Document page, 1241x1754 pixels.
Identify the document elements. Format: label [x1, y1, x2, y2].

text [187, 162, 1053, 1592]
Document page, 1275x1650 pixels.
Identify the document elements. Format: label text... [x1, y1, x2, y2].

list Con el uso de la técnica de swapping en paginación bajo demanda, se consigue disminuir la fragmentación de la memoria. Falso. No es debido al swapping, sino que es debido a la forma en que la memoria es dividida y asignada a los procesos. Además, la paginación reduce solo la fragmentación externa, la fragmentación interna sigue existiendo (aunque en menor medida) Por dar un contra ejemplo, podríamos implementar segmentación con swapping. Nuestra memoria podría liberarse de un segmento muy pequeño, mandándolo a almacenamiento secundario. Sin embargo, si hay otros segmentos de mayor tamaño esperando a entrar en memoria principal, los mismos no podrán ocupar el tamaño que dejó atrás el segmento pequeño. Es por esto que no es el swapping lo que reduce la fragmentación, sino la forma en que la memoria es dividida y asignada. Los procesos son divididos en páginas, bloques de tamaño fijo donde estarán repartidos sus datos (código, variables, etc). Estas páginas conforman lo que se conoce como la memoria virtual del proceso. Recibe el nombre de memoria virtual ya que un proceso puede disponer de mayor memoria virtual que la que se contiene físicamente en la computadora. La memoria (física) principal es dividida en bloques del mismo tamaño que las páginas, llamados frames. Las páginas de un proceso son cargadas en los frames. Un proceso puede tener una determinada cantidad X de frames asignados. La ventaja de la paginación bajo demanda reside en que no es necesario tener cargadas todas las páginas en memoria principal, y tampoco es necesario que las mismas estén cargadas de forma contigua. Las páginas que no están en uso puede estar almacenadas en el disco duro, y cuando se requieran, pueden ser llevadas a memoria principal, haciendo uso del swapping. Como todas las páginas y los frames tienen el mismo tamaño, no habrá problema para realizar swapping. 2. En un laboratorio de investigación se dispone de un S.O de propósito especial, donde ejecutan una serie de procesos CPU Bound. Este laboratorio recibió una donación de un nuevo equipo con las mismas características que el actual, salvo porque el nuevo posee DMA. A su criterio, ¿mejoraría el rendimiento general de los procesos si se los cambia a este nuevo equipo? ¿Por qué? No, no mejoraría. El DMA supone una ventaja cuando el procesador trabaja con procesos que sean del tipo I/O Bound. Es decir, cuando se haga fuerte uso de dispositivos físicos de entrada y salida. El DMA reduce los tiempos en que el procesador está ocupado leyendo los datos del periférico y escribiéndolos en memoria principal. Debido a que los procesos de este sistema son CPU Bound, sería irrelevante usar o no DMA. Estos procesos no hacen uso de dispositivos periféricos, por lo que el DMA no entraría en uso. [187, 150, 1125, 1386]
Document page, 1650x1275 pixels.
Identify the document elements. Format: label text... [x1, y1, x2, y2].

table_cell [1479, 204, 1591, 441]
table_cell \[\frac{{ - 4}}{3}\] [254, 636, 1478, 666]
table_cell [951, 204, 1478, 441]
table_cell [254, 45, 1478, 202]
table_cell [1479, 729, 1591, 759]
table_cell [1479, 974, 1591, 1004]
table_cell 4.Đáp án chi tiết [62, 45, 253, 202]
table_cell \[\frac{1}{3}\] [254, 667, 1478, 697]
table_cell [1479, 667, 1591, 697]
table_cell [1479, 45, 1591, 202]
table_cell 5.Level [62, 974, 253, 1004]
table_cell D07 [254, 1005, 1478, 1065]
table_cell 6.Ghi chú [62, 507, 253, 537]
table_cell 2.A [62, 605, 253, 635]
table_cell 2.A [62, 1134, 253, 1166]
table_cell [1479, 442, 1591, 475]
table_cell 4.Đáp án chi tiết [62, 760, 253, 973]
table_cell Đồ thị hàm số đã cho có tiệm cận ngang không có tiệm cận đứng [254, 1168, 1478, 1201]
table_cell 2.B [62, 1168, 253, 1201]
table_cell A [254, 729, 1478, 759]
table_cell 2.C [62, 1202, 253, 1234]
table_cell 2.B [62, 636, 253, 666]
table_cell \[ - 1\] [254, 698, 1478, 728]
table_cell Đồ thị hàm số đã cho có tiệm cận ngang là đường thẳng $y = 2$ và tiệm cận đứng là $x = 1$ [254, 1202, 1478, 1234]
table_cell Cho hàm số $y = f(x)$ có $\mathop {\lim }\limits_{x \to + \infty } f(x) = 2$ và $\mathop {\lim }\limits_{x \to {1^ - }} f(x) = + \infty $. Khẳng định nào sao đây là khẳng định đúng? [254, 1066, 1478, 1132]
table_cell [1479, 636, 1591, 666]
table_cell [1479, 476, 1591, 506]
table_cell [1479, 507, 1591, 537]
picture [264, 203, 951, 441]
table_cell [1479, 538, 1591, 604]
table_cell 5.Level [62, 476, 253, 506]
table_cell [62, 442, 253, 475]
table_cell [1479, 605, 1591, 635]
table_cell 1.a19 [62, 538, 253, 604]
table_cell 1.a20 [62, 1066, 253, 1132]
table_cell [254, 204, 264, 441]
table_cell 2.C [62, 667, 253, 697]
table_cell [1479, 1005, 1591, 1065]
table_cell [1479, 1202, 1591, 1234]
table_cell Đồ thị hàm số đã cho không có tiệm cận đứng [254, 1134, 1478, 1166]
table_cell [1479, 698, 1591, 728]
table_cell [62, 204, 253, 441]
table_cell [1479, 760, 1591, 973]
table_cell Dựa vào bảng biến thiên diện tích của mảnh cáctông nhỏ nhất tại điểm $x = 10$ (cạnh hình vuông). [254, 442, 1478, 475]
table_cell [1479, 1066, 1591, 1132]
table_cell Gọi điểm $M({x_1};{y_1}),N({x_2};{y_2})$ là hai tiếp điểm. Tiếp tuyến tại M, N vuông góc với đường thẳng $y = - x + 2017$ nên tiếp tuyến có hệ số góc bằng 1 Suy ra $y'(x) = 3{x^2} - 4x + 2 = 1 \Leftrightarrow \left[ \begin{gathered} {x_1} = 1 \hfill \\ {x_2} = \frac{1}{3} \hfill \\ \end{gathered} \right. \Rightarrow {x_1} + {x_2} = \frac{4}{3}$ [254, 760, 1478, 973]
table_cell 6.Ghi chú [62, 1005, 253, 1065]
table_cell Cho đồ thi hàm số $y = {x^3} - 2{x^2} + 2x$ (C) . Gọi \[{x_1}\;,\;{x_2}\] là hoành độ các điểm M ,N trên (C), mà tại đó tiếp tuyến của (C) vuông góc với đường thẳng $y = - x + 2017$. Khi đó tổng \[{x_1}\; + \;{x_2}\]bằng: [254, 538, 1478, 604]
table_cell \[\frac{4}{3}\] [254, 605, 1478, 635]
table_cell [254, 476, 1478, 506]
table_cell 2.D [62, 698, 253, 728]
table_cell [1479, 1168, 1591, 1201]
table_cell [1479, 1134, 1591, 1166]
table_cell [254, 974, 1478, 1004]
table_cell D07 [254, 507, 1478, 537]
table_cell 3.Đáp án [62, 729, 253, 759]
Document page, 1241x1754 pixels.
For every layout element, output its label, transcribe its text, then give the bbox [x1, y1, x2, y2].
★ ★ ★ ★ ★
◆ **YOUR GOAL**
Copy here each line of the preceding records with "tiệm" in it.

◆ **RESPONSE TO THE EXERCISE**
table_cell Đồ thị hàm số đã cho có tiệm cận ngang không có tiệm cận đứng [254, 1168, 1478, 1201]
table_cell Đồ thị hàm số đã cho có tiệm cận ngang là đường thẳng $y = 2$ và tiệm cận đứng là $x = 1$ [254, 1202, 1478, 1234]
table_cell Đồ thị hàm số đã cho không có tiệm cận đứng [254, 1134, 1478, 1166]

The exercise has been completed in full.